Source ::
————————

# Where to find themes?



## efabe420 (Dec 9, 2011)

I have a Samsung i920 Omnia II..WM6.5........I would just like find some new themes and Microsoft marketplace doesnt have a whole lot to offer. I found a few at other various websites, some of which required copying and pasting of windows files :facepalm: some were just simple .cab installations..some worked, some i guess kind of half worked, and some just didnt work at all...The phone and OS have both been out for a few years now...there should be millions of themes available


----------



## Laxer (Dec 28, 2010)

Check out here: Omnia II Themes and Apps - xda-developers

There are tons of WM6.5 cabs available.

From start screen, to slide icons to backgrounds to icons etc.


----------



## LottieWinde (Aug 27, 2014)

Hay friend,

Quote from 2009 article Microsoft gives more marketplace details! Themes!, Upgrades to 6.5! | Windows Phone Central


> Microsoft give the more market places and themes. The mmarket places are MySpace, Accuweather, CNBC, 3deep by Lit-escape, EA Mobile, Developer One, Fameloft, Glu Mobile, Handmark, Ilium Software, Jeyo Inc, Kinoma, Magmic, Melodis Corp., Namco, Pandora, Phatware, SBSH Mobile, Shozu, Sling, Web Information Solutions and Zagat.


And also providing the more themes facilities for their customers
Use your more liking theme.


----------

————————

Information shown ::
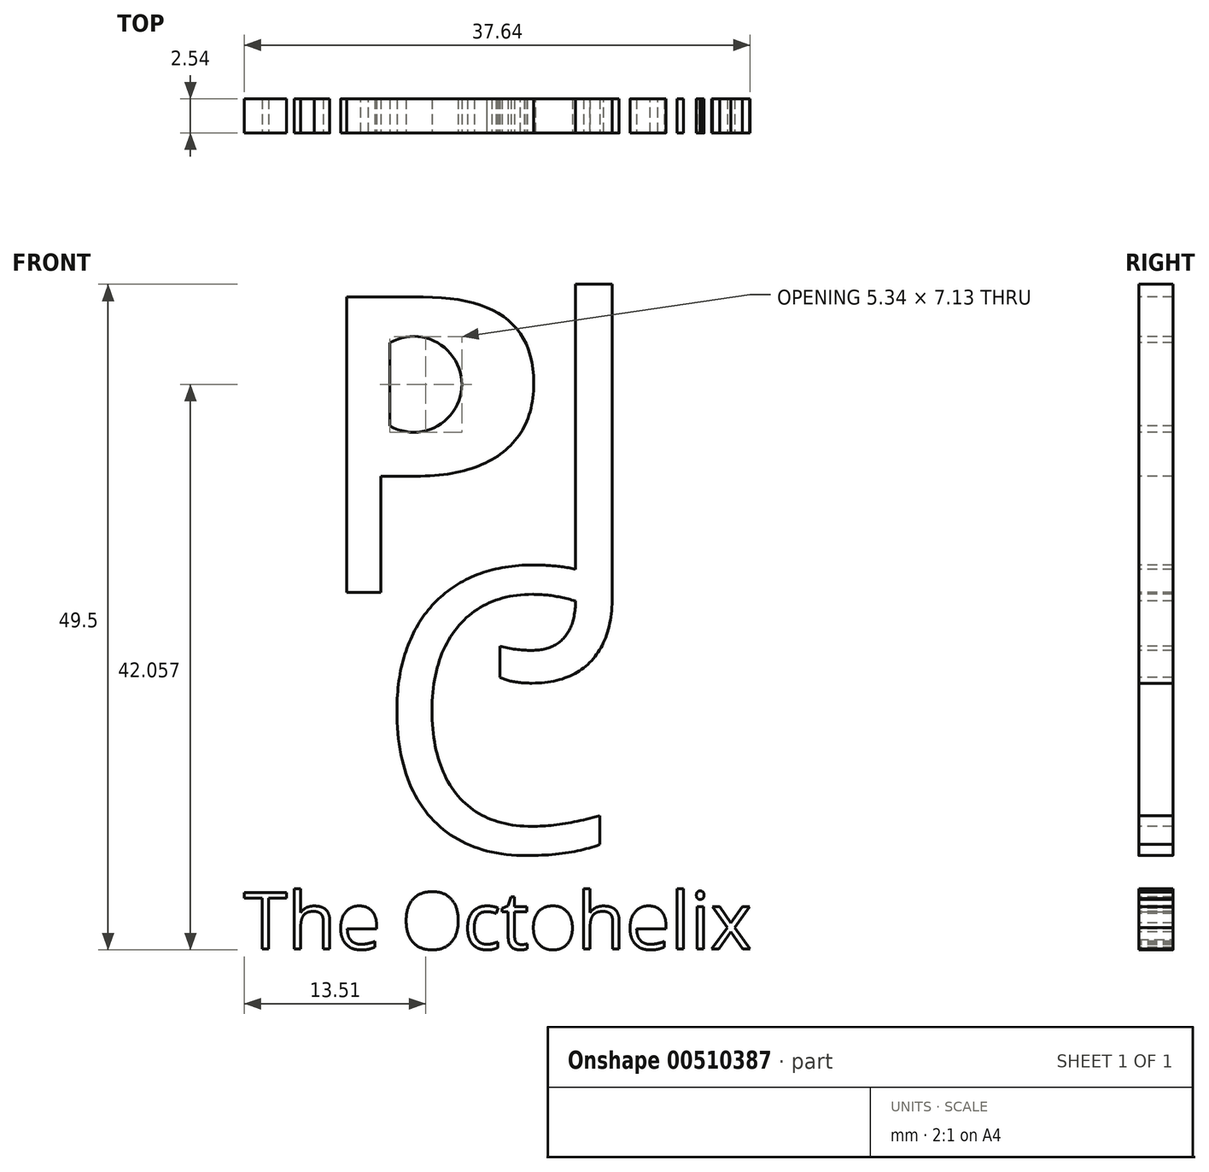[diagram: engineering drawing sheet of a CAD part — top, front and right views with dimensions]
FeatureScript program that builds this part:
annotation { "Feature Type Name" : "Feature", "Feature Type Description" : "" }
export const myFeature = defineFeature(function(context is Context, id is Id, definition is map)
    precondition{}
    {
        {
            var Q0;
            Q0=qCreatedBy(makeId("Front.planeOp"),FACE);
            var sketch = newSketch(context, id + "F0", { "sketchPlane" : qUnion([Q0])});
            skLineSegment(sketch, "E0.bottom", {"start": v(-40.48, 30.36) * mm, "end": v(40.67, 30.36) * mm});
            skLineSegment(sketch, "E0.top", {"start": v(-40.48, -27.88) * mm, "end": v(40.67, -27.88) * mm});
            skLineSegment(sketch, "E0.left", {"start": v(-40.48, 30.36) * mm, "end": v(-40.48, -27.88) * mm});
            skLineSegment(sketch, "E0.right", {"start": v(40.67, 30.36) * mm, "end": v(40.67, -27.88) * mm});
            skSolve(sketch);
        }
        {
            var Q0;
            Q0=makeQuery(id+"F0.imprint","IMPRINT",FACE,{"disambiguationData":[TD([[makeQuery(id+"F0.imprint","IMPRINT",EDGE,{"derivedFrom":sQuery(id+"F0.wireOp",EDGE,"E0.bottom")}),-1.0]])]});
            extrude(context, id + "F1", {"entities" : qUnion([Q0]), "depth" : 2.54 * mm});
        }
        {
            var Q0;
            Q0=makeQuery(id+"F1.opExtrude","CAP_FACE",FACE,{"disambiguationData":[OSD([sQuery(id+"F0.wireOp",EDGE,"E0.bottom"),sQuery(id+"F0.wireOp",EDGE,"E0.top"),sQuery(id+"F0.wireOp",EDGE,"E0.left"),sQuery(id+"F0.wireOp",EDGE,"E0.right")])],"isStart":false});
            var sketch = newSketch(context, id + "F2", { "sketchPlane" : qUnion([Q0])});
            skText(sketch, "E1", { "text": "P", "fontName": "OpenSans-Regular.ttf"});
            skText(sketch, "E2", { "text": "J", "fontName": "OpenSans-Regular.ttf"});
            skText(sketch, "E3", { "text": "C", "fontName": "OpenSans-Regular.ttf"});
            skText(sketch, "E4", { "text": "The Octohelix", "fontName": "OpenSans-Regular.ttf"});
            const initialGuessF2  = {"E1": [-0.01547, 0.00057, 1, 0, 0.02215], "E2": [0.00153, 0, 1, 0, 0.02368], "E3": [-0.0105, -0.01871, 1, 0, 0.0212], "E4": [-0.02011, -0.02596, 1, 0, 0.00425]};
            skSetInitialGuess(sketch, initialGuessF2);
            skSolve(sketch);
        }
        {
            var Q0;
            Q0=makeQuery(id+"F2.imprint","IMPRINT",FACE,{"disambiguationData":[TD([[makeQuery(id+"F2.imprint","IMPRINT",EDGE,{"derivedFrom":sQuery(id+"F2.wireOp",EDGE,"E1.sketch_text.stroke-0")}),1.0]])]});
            extrude(context, id + "F3", {"entities" : qUnion([Q0]), "operationType" : NewBodyOperationType.REMOVE, "oppositeDirection" : true, "depth" : 25.4 * mm});
        }
        {
            var Q0;
            Q0=makeQuery(id+"F3.boolean.opBoolean","SPLIT",FACE,{"disambiguationData":[TD([makeQuery(id+"F3.opExtrude","SWEPT_FACE",FACE,{"disambiguationData":[OSD([sQuery(id+"F2.wireOp",EDGE,"E1.sketch_text.stroke-0")])]})])],"derivedFrom":makeQuery(id+"F1.opExtrude","CAP_FACE",FACE,{"disambiguationData":[OSD([sQuery(id+"F0.wireOp",EDGE,"E0.bottom"),sQuery(id+"F0.wireOp",EDGE,"E0.top"),sQuery(id+"F0.wireOp",EDGE,"E0.left"),sQuery(id+"F0.wireOp",EDGE,"E0.right")])],"isStart":false})});
            var sketch = newSketch(context, id + "F4", { "sketchPlane" : qUnion([Q0])});
            skLineSegment(sketch, "E5", {"start": v(-9.22, 12.95) * mm, "end": v(-9.22, 19.13) * mm});
            skArc(sketch, "E6", {"start": v(-9.22, 12.95) * mm, "mid": v(-3.88, 16.04) * mm, "end": v(-9.22, 19.13) * mm});
            skSolve(sketch);
        }
        {
            var Q0;
            Q0=makeQuery(id+"F4.imprint","IMPRINT",FACE,{"disambiguationData":[TD([[makeQuery(id+"F4.imprint","IMPRINT",EDGE,{"derivedFrom":sQuery(id+"F4.wireOp",EDGE,"E5")}),-1.0]])]});
            extrude(context, id + "F5", {"entities" : qUnion([Q0]), "operationType" : NewBodyOperationType.REMOVE, "oppositeDirection" : true, "depth" : 25.4 * mm});
        }
    });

————————

Set of tasks ::
1) Answer the following from the Omnia II themes thread:
(a) Which phone model does efabe420 own?
(b) What items does Laxer list as available in WM6.5 cabs?
(c) In what year was the article quoted by LottieWinde published?
2) Echo the Omnia II themes thread word for word, beginning at the words "Quote from 2009" and stopping after "more liking theme.".
The records are separate from the Omnia II themes thread.

Solutions per task ::
1)
(a) A Samsung i920 Omnia II.
(b) Items ranging from start screen to slide icons to backgrounds to icons.
(c) 2009.

2)
Quote from 2009 article Microsoft gives more marketplace details! Themes!, Upgrades to 6.5! | Windows Phone Central


> Microsoft give the more market places and themes. The mmarket places are MySpace, Accuweather, CNBC, 3deep by Lit-escape, EA Mobile, Developer One, Fameloft, Glu Mobile, Handmark, Ilium Software, Jeyo Inc, Kinoma, Magmic, Melodis Corp., Namco, Pandora, Phatware, SBSH Mobile, Shozu, Sling, Web Information Solutions and Zagat.


And also providing the more themes facilities for their customers
Use your more liking theme.